I was actually thinking of the specific case of headphones, where you remove the room from the equation. Also, regarding phase lag - I am reading it right from the Texas Instruments worked example, where there’s a small amount of lag in their gold standard example circuit.

How about a bluetooth microphone that the listener wears around their neck and the OP’s algorithm is used on that signal to adjust the room’s speakers? Of course, you’re screwed if the mic goes even slightly put of whack.

That is just not true. I hope you will agree that no reproduction system will ever be 100% accurate, so the goal is to be as close as possible. However, in human perception of sound (similarly with vision, or smell, or taste…) not all aspects of a sound, especially in music, are equally important. A ‘better’ reproduction will involve compromising some less important aspects in order improve more important ones. To complicate things more the ‘optimal’ compromises will not be the same for different listeners or pieces of music. Measuring objectively how faithfully a given waveform matches another may be possible. Measuring objectively how that translates to user experience is not. Two waveforms may be measured as being equally close to the original, but a listener may not agree. You are essentially trying to objectively measure a subjective experience.

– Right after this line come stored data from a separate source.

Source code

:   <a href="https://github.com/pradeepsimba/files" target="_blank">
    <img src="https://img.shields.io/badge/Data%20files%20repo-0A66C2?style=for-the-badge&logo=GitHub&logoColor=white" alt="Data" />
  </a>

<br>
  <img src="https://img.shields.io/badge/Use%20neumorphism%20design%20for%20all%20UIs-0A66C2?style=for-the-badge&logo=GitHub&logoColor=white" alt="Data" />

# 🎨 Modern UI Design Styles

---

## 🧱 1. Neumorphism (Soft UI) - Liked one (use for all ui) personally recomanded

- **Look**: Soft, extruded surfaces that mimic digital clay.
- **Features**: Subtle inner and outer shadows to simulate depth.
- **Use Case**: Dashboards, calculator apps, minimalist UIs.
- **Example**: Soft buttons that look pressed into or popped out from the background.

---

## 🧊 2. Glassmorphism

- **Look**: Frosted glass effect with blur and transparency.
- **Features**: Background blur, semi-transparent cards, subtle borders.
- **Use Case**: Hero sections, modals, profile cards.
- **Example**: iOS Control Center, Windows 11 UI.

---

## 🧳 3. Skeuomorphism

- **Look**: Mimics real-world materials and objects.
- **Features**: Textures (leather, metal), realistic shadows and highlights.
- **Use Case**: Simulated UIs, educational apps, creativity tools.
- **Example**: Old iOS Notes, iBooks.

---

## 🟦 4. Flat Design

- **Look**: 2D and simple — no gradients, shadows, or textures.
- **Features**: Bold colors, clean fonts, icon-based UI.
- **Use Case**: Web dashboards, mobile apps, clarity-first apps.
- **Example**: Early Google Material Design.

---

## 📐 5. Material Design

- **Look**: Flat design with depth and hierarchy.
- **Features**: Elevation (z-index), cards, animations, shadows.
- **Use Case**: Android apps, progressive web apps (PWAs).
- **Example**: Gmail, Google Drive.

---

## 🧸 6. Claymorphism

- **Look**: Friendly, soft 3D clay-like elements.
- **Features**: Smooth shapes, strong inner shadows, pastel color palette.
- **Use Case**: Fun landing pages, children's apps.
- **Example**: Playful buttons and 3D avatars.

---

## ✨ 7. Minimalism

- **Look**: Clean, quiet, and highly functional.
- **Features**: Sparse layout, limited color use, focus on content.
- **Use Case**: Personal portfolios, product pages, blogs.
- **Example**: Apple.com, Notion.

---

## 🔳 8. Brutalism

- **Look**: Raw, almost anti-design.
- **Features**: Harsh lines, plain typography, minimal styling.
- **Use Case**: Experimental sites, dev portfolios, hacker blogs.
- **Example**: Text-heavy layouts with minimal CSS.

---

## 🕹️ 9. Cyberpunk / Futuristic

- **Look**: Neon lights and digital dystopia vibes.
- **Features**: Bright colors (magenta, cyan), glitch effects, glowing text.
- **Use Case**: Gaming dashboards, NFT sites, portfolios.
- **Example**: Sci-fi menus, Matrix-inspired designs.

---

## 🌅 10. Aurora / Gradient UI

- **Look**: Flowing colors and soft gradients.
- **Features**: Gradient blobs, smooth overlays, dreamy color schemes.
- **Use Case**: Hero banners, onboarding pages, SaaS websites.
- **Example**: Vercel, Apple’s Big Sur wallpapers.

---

I think you’re way overestimating what it costs to make a decent speaker. that $5 would be better spent improving the speaker itself.

plus you run into the problem that it’s only really practical for low frequency drivers like woofers and subwoofers; once you get into midrange and high-frequency drivers the transducer you use will have as much or more mass than the speaker’s diaphragm, and you now essentially have a completely different speaker.

further, Habeed’s proposal only works for excursion-related non-linearities; where the distortion of the speaker is due to either poor motor design or pushing the speaker past the mechanical/magnetic excursion limits. it cannot do anything about cone breakup modes, unless you were to litter the cone surface with accelerometers and associated wiring. Which would again make me say you’d be better served spending the money on improving the loudspeaker driver itself. The OP’s suggestion just sounds like tech wankery for its own sake.

I’m talking about the mindset that chases some notion of “perfection” in the equipment when everything around it is hilariously imperfect.